On Saturday though, things seemed different: Williams made a number of errors, and commentators called her playing "awkward," saying she looked "tense."

The women's final started late on Saturday because of a protracted match on Friday between Kevin Anderson and John Isner. As NPR's Colin Dwyer reported, the match took "a flabbergasting six hours and 36 minutes from first serve to the moment Anderson clinched the match" and delayed the whole Saturday schedule.

As Howard Bryant, senior writer for ESPN, told NPR's Renee Montagne on Saturday, it's possible this delay was to blame for Williams' less-than-perfect performance.

"Maybe that was a factor," Bryant said. "But give Angelique Kerber all the credit in the world."

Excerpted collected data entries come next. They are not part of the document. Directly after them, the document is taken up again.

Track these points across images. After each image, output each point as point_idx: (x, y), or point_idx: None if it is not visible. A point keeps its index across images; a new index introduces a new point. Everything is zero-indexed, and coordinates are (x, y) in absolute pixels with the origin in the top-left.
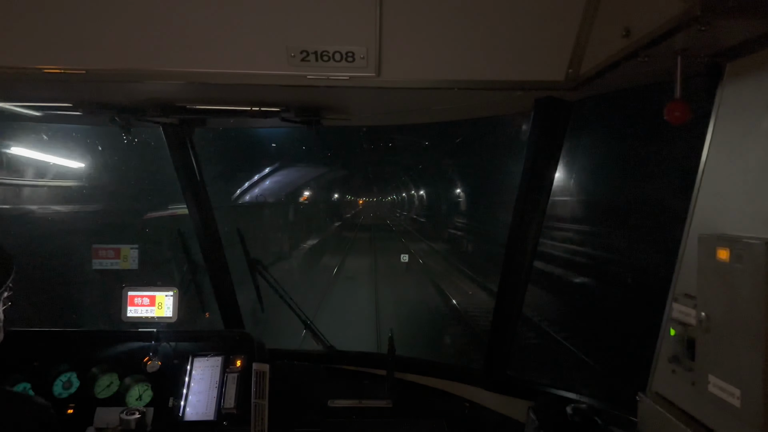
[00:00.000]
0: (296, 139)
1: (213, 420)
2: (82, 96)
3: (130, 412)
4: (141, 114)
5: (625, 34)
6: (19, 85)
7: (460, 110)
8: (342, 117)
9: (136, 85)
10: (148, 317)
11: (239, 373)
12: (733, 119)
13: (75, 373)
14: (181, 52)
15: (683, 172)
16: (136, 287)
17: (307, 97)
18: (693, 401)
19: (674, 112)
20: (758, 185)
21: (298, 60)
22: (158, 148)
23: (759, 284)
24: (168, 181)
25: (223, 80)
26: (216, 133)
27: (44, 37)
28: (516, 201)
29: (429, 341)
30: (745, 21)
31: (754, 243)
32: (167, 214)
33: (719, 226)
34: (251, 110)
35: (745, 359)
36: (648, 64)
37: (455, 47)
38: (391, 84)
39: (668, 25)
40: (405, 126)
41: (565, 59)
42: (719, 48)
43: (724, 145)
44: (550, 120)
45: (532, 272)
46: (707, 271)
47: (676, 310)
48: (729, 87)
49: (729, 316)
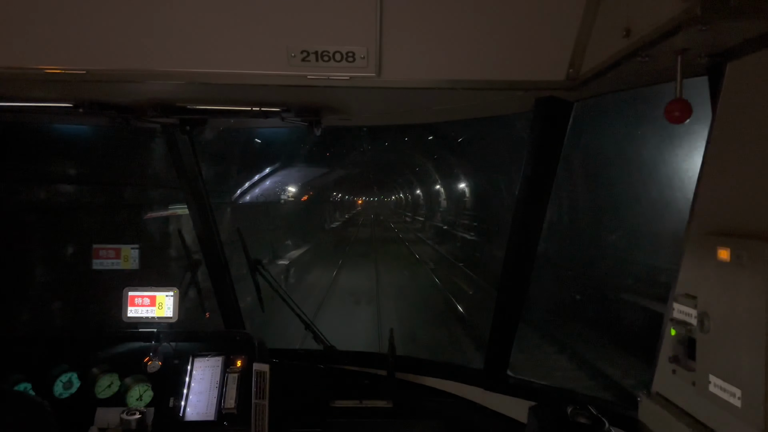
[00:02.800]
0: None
1: (213, 420)
2: (82, 96)
3: (130, 412)
4: (141, 114)
5: (626, 34)
6: (20, 85)
7: (461, 110)
8: (342, 117)
9: (137, 85)
10: (148, 317)
11: (240, 374)
12: (734, 119)
13: (75, 374)
14: (181, 52)
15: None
16: (136, 287)
17: (308, 97)
18: (694, 401)
19: (674, 112)
20: (759, 185)
21: (298, 60)
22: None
23: (759, 284)
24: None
25: (224, 80)
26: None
27: (44, 37)
28: (516, 201)
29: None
30: (746, 21)
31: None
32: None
33: (720, 225)
34: (251, 110)
35: (746, 359)
36: (648, 64)
37: (455, 47)
38: (391, 84)
39: (669, 25)
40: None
41: (565, 59)
42: (720, 48)
43: (724, 144)
44: (550, 120)
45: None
46: (708, 271)
47: (676, 310)
48: (729, 87)
49: (730, 316)
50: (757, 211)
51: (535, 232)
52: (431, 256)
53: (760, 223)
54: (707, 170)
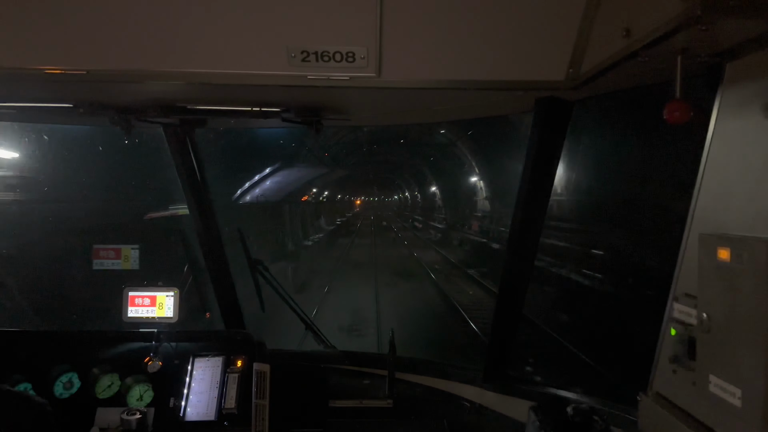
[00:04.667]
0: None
1: (214, 420)
2: (82, 96)
3: (131, 412)
4: (141, 114)
5: (626, 33)
6: (20, 85)
7: (461, 110)
8: (342, 117)
9: (137, 86)
10: (148, 317)
11: (240, 374)
12: (734, 119)
13: (76, 374)
14: (181, 53)
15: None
16: (136, 287)
17: (308, 97)
18: (694, 401)
19: (674, 112)
20: (759, 185)
21: (298, 60)
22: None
23: (760, 284)
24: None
25: (224, 80)
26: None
27: (45, 38)
28: (516, 200)
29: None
30: (746, 21)
31: (754, 243)
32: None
33: (720, 225)
34: (252, 110)
35: (746, 359)
36: (648, 63)
37: (456, 47)
38: (391, 84)
39: (669, 25)
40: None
41: (565, 59)
42: (719, 48)
43: (724, 144)
44: (550, 120)
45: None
46: (708, 271)
47: (676, 309)
48: (729, 87)
49: (730, 315)
50: (757, 211)
51: (535, 232)
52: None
53: (760, 223)
54: (707, 170)
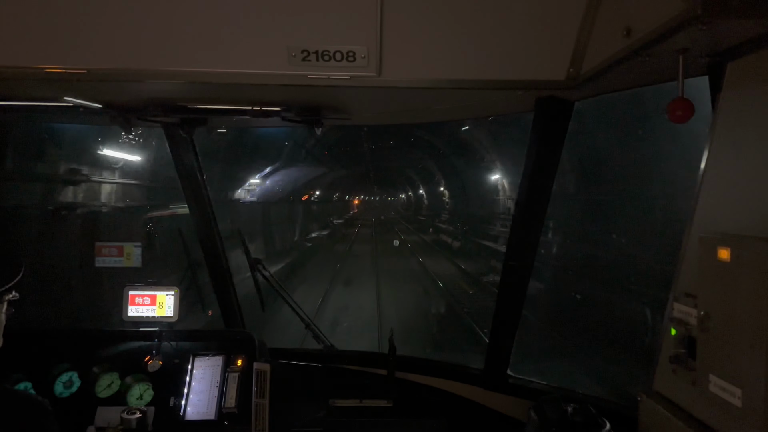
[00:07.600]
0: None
1: (214, 419)
2: (82, 95)
3: (131, 411)
4: (142, 113)
5: (626, 33)
6: (20, 84)
7: (461, 110)
8: (343, 116)
9: (137, 85)
10: (149, 316)
11: (240, 373)
12: (734, 119)
13: (76, 373)
14: (181, 52)
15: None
16: (137, 286)
17: (308, 96)
18: (694, 401)
19: (676, 111)
20: (759, 185)
21: (298, 60)
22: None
23: (760, 284)
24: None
25: (224, 80)
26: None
27: (45, 37)
28: (516, 200)
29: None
30: (746, 21)
31: (755, 242)
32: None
33: (720, 225)
34: (252, 110)
35: (746, 359)
36: (649, 63)
37: (456, 47)
38: (391, 83)
39: (669, 25)
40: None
41: (566, 59)
42: (720, 47)
43: (725, 144)
44: (551, 119)
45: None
46: (708, 271)
47: (676, 309)
48: (730, 86)
49: (730, 315)
50: (757, 211)
51: (535, 232)
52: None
53: (760, 223)
54: (708, 170)
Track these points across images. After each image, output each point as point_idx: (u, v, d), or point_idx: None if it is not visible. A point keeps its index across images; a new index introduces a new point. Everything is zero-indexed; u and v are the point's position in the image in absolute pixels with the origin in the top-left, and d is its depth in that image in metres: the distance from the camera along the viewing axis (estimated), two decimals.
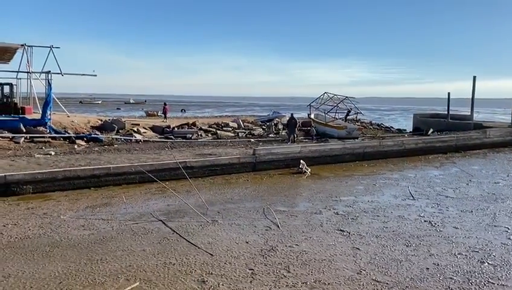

"I know the audience — I know everyone — wanted the narrative of Serena Williams, the great Cinderella story of coming back," Bryant said. "But Angelique Kerber is the champion and it's well-deserved."

Kerber seemed to know that many in the audience had been rooting for Williams. She addressed her during her post-match interview, turning back to face her opponent across the court:

"First I have to say, Serena, you're a great, great person, and the champion, I mean, you are coming back, you're such an inspiration for everybody, all of us, all the people watching you. I mean, really. That's amazing. And I'm sure you will have your next Grand Slam title soon. I'm really, really sure."